**What to produce**
Look through the listing below, and wherever a line has the string "version", copy it.

**Material provided**
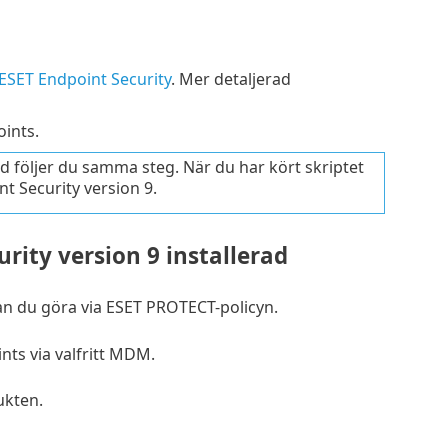
v ESET Endpoint Security
. Mer detaljerad
oints.
ad följer du samma steg. När du har kört skriptet
nt Security version 9.
rity version 9 installerad
kan du göra via ESET PROTECT-policyn.
oints via valfritt MDM.
ukten.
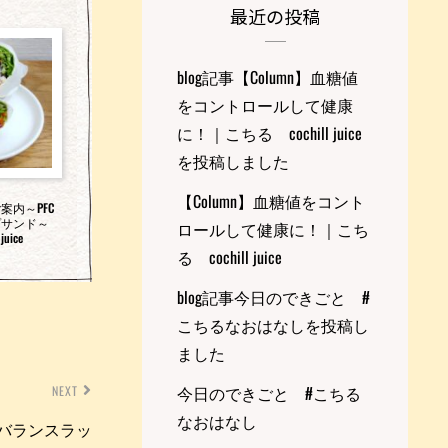
最近の投稿
blog記事【Column】血糖値
をコントロールして健康
に！｜こちる cochill juice
を投稿しました
【Column】血糖値をコント
案内～PFC
プサンド～
ロールして健康に！｜こち
uice
る cochill juice
blog記事今日のできごと #
こちるなおはなしを投稿し
ました
今日のできごと #こちる
NEXT
なおはなし
Cバランスラッ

**Finished exercise**
nt Security version 9.
rity version 9 installerad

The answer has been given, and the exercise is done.